• [Problem to solve] From the first line to the last, copy the material exactly and leave the pictures out.

• [Data section]
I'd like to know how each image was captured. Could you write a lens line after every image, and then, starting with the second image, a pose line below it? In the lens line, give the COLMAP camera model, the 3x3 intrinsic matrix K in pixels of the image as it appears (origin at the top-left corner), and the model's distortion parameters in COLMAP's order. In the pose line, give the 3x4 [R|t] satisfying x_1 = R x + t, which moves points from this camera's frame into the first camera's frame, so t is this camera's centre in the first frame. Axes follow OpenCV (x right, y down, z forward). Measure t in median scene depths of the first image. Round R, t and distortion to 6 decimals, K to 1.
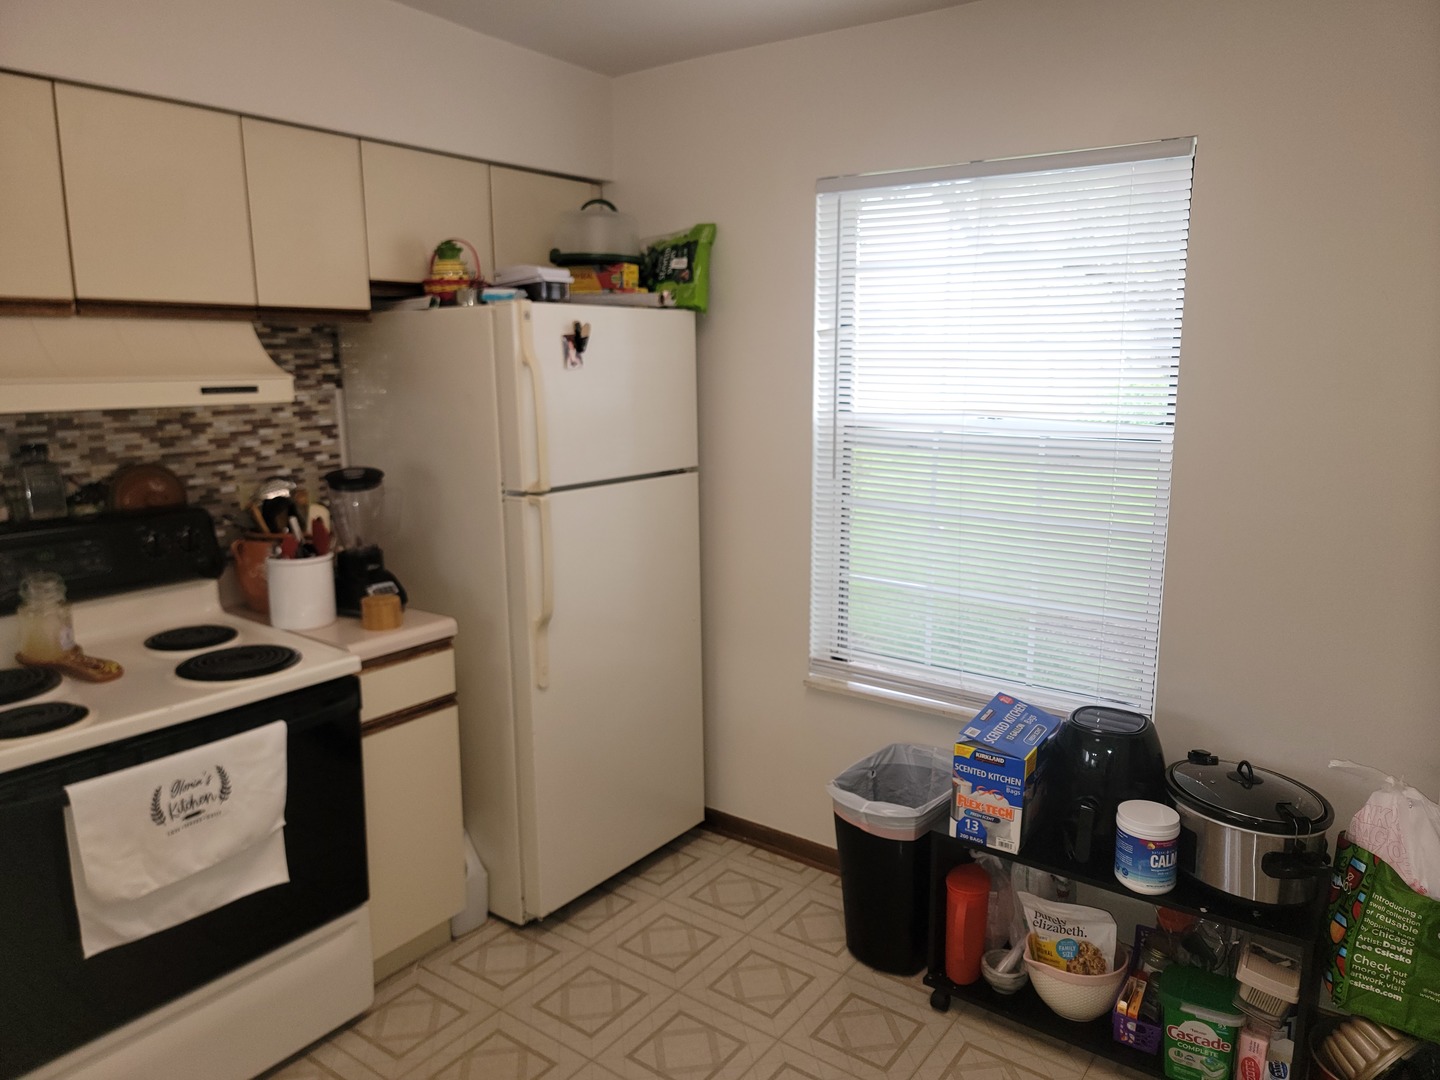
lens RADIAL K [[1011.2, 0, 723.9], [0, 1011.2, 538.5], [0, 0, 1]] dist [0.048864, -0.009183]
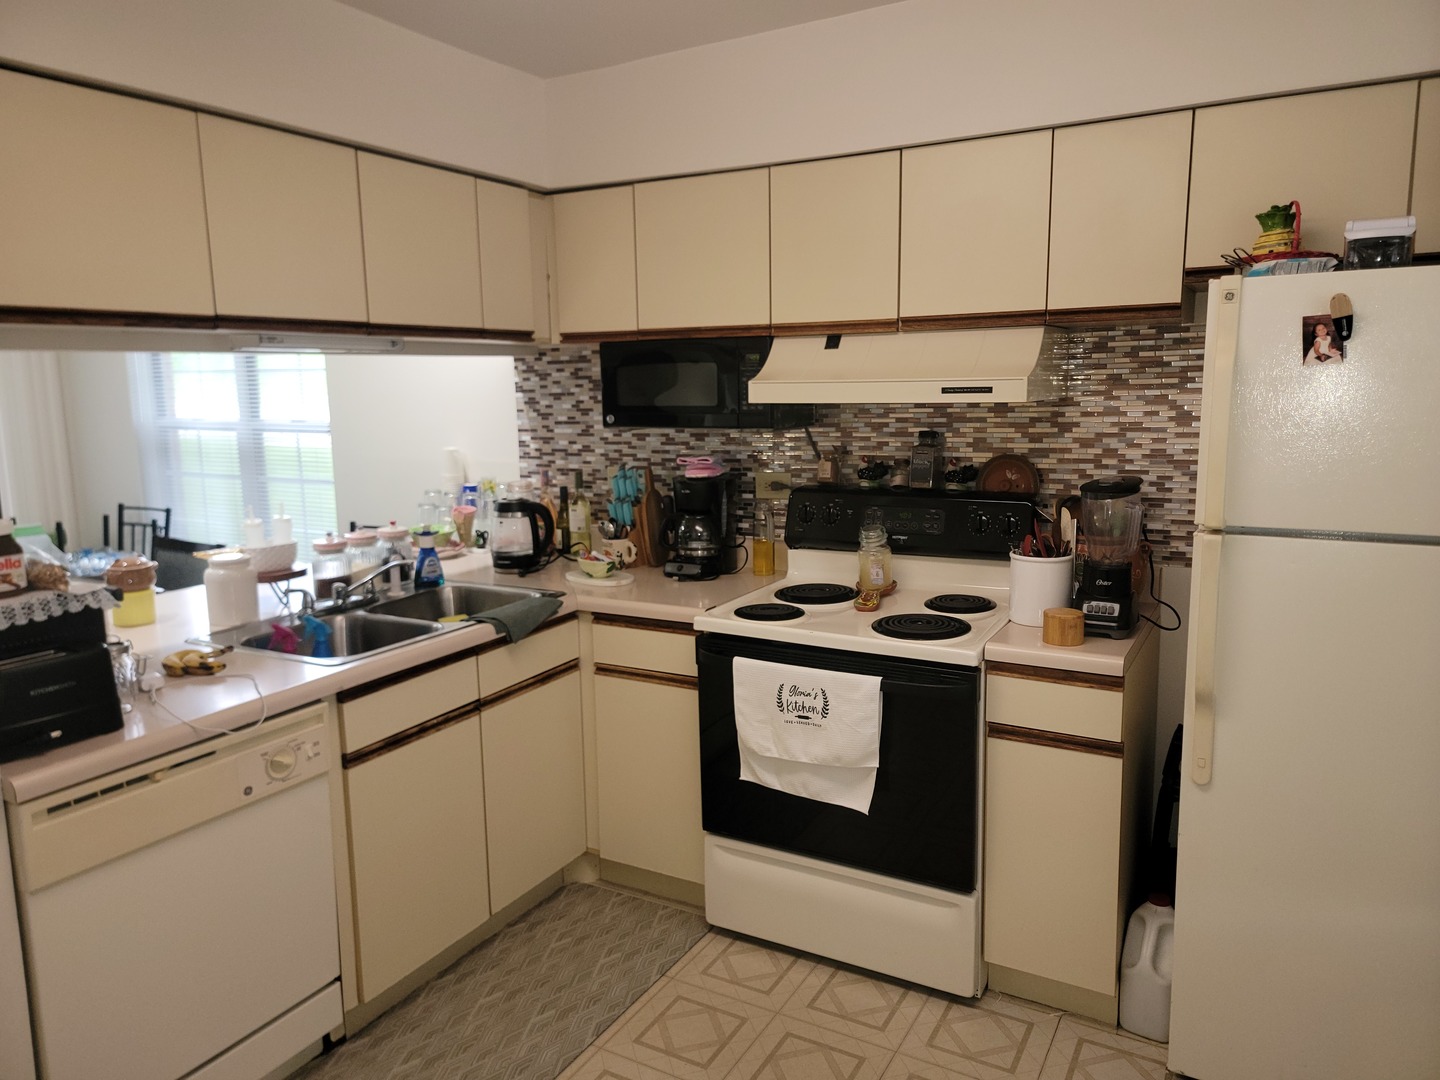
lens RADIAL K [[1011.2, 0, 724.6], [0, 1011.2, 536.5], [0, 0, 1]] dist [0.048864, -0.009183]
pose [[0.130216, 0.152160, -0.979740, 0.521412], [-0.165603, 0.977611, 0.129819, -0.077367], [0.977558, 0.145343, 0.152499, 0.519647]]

• [Response to the task]
I'd like to know how each image was captured. Could you write a lens line after every image, and then, starting with the second image, a pose line below it? In the lens line, give the COLMAP camera model, the 3x3 intrinsic matrix K in pixels of the image as it appears (origin at the top-left corner), and the model's distortion parameters in COLMAP's order. In the pose line, give the 3x4 [R|t] satisfying x_1 = R x + t, which moves points from this camera's frame into the first camera's frame, so t is this camera's centre in the first frame. Axes follow OpenCV (x right, y down, z forward). Measure t in median scene depths of the first image. Round R, t and distortion to 6 decimals, K to 1.
lens RADIAL K [[1011.2, 0, 723.9], [0, 1011.2, 538.5], [0, 0, 1]] dist [0.048864, -0.009183]
lens RADIAL K [[1011.2, 0, 724.6], [0, 1011.2, 536.5], [0, 0, 1]] dist [0.048864, -0.009183]
pose [[0.130216, 0.152160, -0.979740, 0.521412], [-0.165603, 0.977611, 0.129819, -0.077367], [0.977558, 0.145343, 0.152499, 0.519647]]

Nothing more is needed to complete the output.